Types of personal loan interest rates

You should look upon the type of personal loan interest rate that you are getting even if it’s a low-interest rate as it will determine the precise interest amount that you will need to pay alongside your principal amount. Personal loan interest rates are classified into two categories:

1. Fixed interest rate

If you are getting the fixed rate of interest, it means you will have to pay off with the same interest rate throughout your entire loan tenure.

As a result, your monthly instalment amount also remains fixed across the loan repayment term. So, this may aid you to structure your monthly expenses in the long term.

2. Floating interest rate

If your interest rate is floating in nature then the interest that you need to pay will depend upon either the standard determined by your lender or as per the current market circumstances.

Consequently, the floating interest rate is subjected to adapt sporadically which results in the increase/decrease of the loan repayment period or monthly instalments depending on whether the rate ascends or descends.

Calculation methods of interest

There are two methods to calculate the personal loan interest that are described below:

1. Flat rate method

With this method, the interest amount is computed on the total loan amount initially borrowed over the entire tenure of the loan.

Following is the formula to compute EMI based on flat-rate method:

EMI by Flat Rate Method = (principal + total interest payable)/repayment tenor in months

Where,

Total Interest Payable = principal x interest rate x repayment tenor/100

2. Reducing balance method

With this method, as you repay your loan amount in monthly instalments, the principal loan amount continues to reduce after each EMI payment. Consequently, the interest rate is computed on the decreasing loan amount and not on the total amount originally borrowed.

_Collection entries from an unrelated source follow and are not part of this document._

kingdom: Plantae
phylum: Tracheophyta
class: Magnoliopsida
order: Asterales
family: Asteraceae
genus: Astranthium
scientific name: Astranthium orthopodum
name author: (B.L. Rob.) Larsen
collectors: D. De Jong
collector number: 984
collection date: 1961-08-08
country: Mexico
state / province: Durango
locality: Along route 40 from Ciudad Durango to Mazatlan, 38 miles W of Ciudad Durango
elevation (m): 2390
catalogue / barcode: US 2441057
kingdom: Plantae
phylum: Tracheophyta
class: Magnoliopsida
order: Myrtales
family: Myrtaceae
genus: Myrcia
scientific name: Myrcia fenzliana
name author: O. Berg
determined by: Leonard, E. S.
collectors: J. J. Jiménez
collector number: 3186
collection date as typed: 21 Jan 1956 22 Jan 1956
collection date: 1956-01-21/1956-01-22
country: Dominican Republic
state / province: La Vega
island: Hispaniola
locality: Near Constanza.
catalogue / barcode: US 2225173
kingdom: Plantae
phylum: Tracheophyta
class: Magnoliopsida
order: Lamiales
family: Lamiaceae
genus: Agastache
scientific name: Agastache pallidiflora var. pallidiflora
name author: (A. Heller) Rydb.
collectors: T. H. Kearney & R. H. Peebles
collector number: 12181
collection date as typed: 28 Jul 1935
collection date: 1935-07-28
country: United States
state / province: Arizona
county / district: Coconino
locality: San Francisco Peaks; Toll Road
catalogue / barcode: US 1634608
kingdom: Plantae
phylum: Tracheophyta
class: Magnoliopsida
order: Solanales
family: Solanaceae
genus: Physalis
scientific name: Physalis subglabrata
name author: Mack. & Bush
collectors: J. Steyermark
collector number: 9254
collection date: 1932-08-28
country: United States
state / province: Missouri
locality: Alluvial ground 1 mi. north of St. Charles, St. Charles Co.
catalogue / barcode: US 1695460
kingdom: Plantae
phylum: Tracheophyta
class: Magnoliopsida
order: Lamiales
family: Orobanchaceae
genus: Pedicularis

Following is the formula to compute EMI based on reducing balance method:

EMI by Reducing Balance Method = [principal x monthly interest rate x (1+ interest rate)^repayment tenor in months]/[(1+ monthly interest rate)^(repayment tenor in months-1)]

How to avail a personal loan with the low-interest rate in 2021?

In order to avail the best personal loan in India in 2021 on a low-interest rate, things that you must pre-perform are as follows:

  1. Preserve a high credit score (700+).
  2. Hold a low credit usage ratio.
  3. Preserve a low fixed obligation to income ratio (FOIR).
  4. Don’t apply for personal loans with multiple lenders simultaneously or frequently.

Additionally, while choosing for a personal loan, you can also consider going with the bank you are already associated with, as there are higher chances that the bank will extend you the personal loan with best offers as compared to other lenders.

The out-turn

To conclude, there is an abundance of financial institutions in India for personal loans but what a customer seeks while opting one is that it should cost him/her as low as possible. Aforementioned top 10 banks in India offer personal loans with a low-interest rate. Although, you can opt for any other bank too if you get a better offer.

Secondly, you need to be clear that a bank considers multiple factors while considering to extend you a personal loan on low-interest-rate such as your profession, income source, credit history, credit score, etc. so you should pre-work on all these factors so that if you come across an emergency in 2021, you can readily avail the best personal loan.

Eventually, you also need to understand that alongside low-interest rate, you must consider other components too, i.e., processing fee, repayment tenure, interest type, etc.